Posted: Wed Nov 23, 2011 2:15 am
by manoj_23sakthi
Hi,

If your input is data base u can achive this in query:
with (Term1,Term2 ) as (select Term Term1 ,count (Term ) Term2 from Table group by Term2 > 1)

select ID,Term from table where Term = Term1

Else..
follow uegodawa idea...
Regards
Manoj kumar

Posted: Wed Nov 23, 2011 4:41 am
by chandra.shekhar@tcs.com
Use these variables in the Tfr
input.Col = svOldKey
If svOldKey = svNewKey then svCount1 = svCount1+1 else 1 = svCount1
svOldKey = svNewKey

And in the output use constraint as sv2 > 1
Thats it.

Posted: Wed Nov 23, 2011 8:08 am
by chulett
haryedru wrote:Hi Upul and Ray sorry for giving the requirment wrong.
So this means a simple transformer stage variable approach cannot be used. You'll need to fall back on the dreaded "fork join" design with the aggregator brach getting counts per key and then when joining back together only passing records with keys that have a count > 1.

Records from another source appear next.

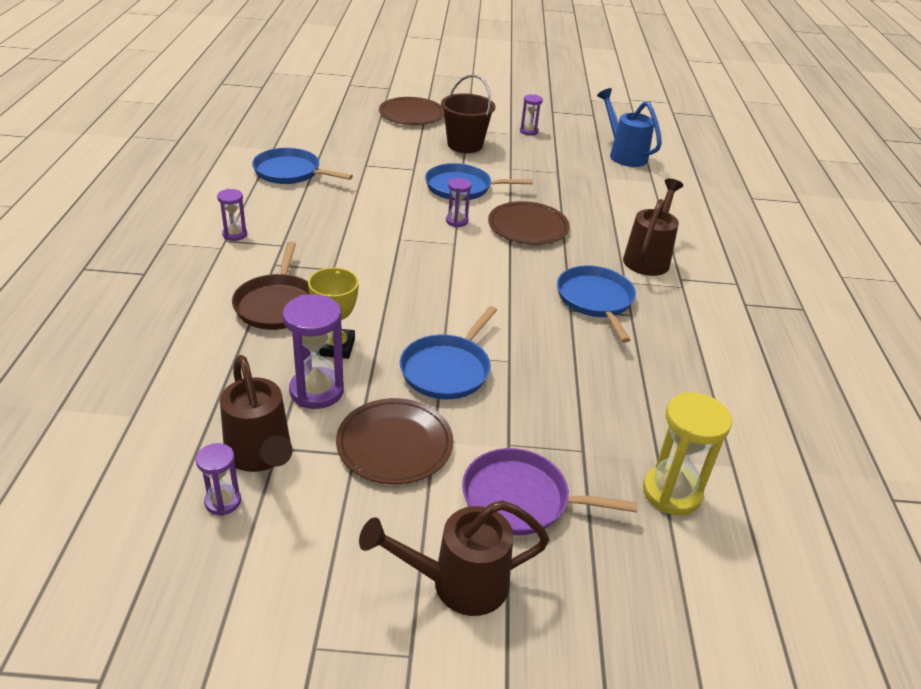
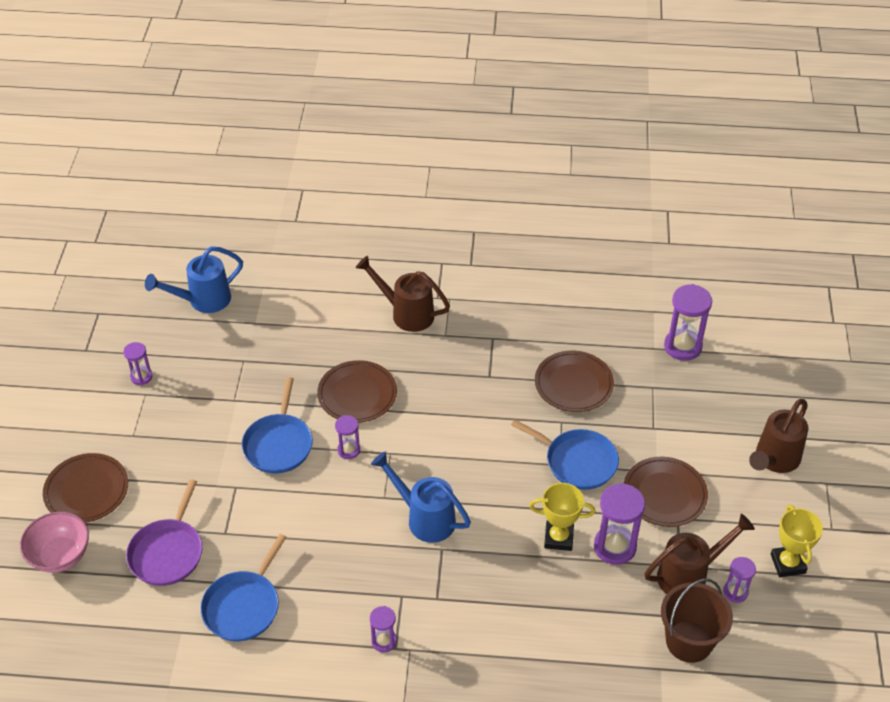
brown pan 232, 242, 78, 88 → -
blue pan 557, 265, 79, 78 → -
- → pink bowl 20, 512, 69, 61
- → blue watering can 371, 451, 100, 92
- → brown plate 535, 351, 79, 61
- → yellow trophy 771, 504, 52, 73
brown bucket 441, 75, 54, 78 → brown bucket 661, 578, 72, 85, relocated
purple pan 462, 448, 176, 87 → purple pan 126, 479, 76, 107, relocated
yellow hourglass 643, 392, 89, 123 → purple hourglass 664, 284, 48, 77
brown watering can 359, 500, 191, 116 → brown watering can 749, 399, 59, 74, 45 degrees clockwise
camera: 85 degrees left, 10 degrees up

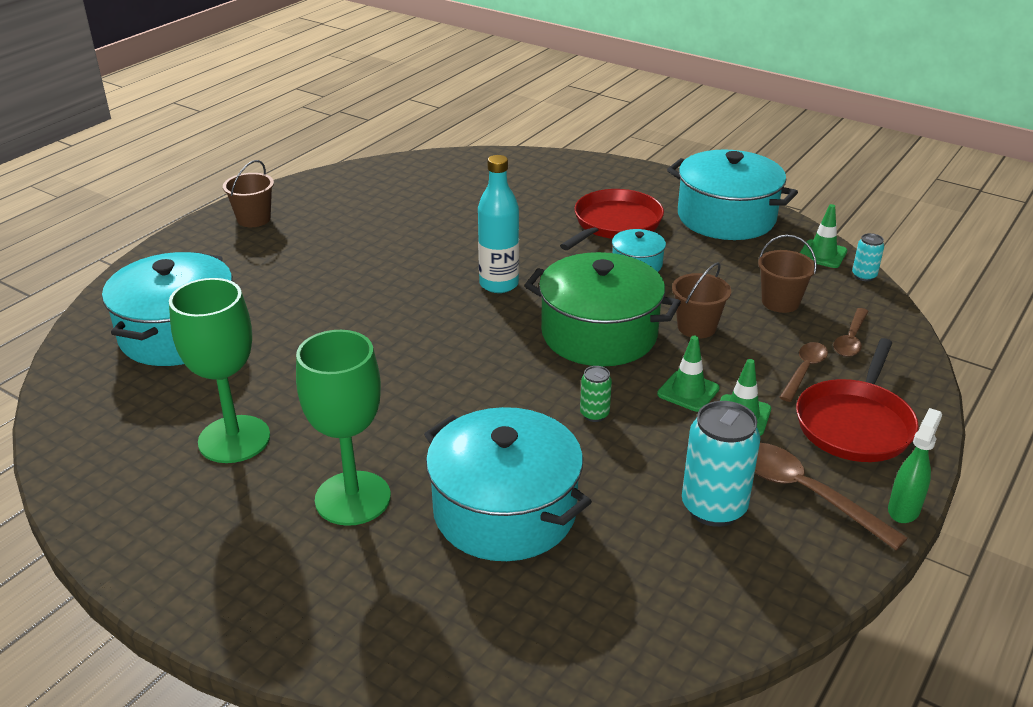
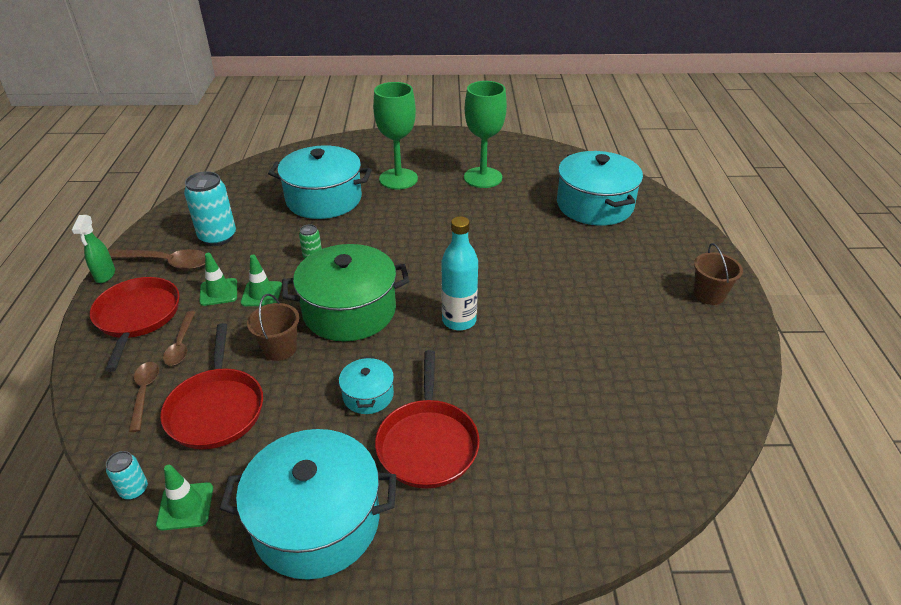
brown bucket 758, 235, 59, 78 → red pan 160, 323, 103, 126
camera: 145 degrees right, 5 degrees up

Posted: Wed Nov 23, 2011 10:08 am
by ShaneMuir
Could you do it using a sort stage and key change column?

Sort the data coming in the required way, by the looks of it, by ID and TERM.

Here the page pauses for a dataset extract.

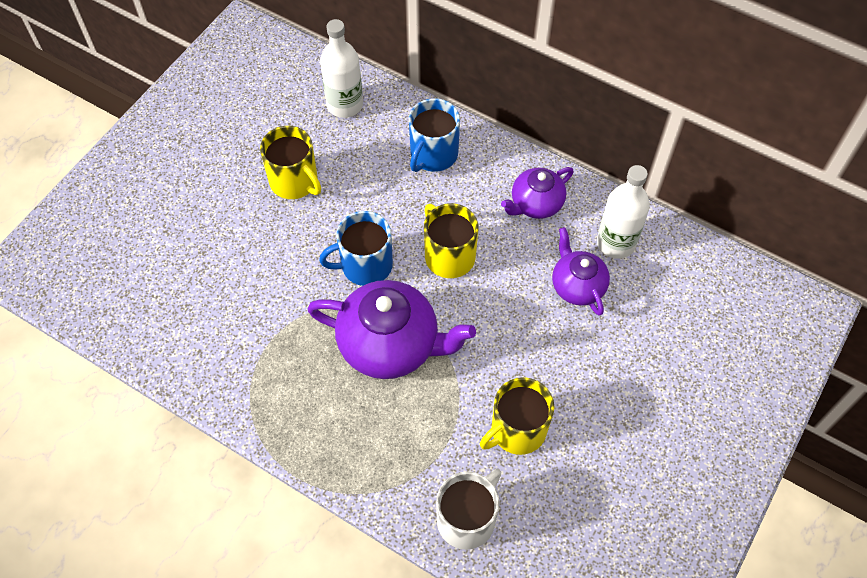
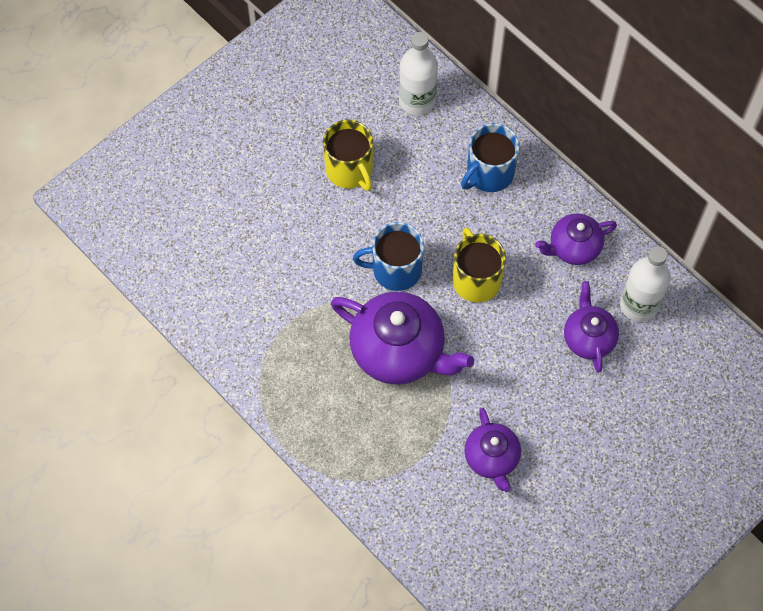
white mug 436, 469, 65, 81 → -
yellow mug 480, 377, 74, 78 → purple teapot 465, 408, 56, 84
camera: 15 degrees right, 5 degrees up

Set a key change column to happen on the TERM only.

On the output of the sort stage, sort the data again, but sort the keyChange column ascending also.

So at this point the data would look like

Code: Select all

ID,Term, keyChange 
3,CONTRACT_NUMBER,0 
2,CONTRACT_NUMBER,0
1,CONTRACT_NUMBER,1 
4,Account,1 
6,Account_Currency_Code,0 
5,Account_Currency_Code,1 
7,Account_Analyst,1 
In a transformer, have a couple of stage variables, one to hold the current term, and one to hold the previous term, and another to determine whether to write the record.

Code: Select all

CurrentTermSV = Input.Term
WriteRecordSV = If keyChange = 0 then @TRUE else if currentTermSV=PrevTermSV then @ TRUE else @FALSE
PrevTermSV = Input.Term

Set the output constraint to 'WriteRecordSV'

Posted: Thu Nov 24, 2011 4:37 am
by haryedru
chulett wrote:
haryedru wrote:Hi Upul and Ray sorry for giving the requirment wrong.
So this means a simple transformer stage variable approach cannot be used. You'll need to fall back on the dreaded "fork join" design with the aggregator brach getting counts per key and then when joining back together only passing records with keys that have a count > 1.
Hi Chulett

It worked thanks for the help...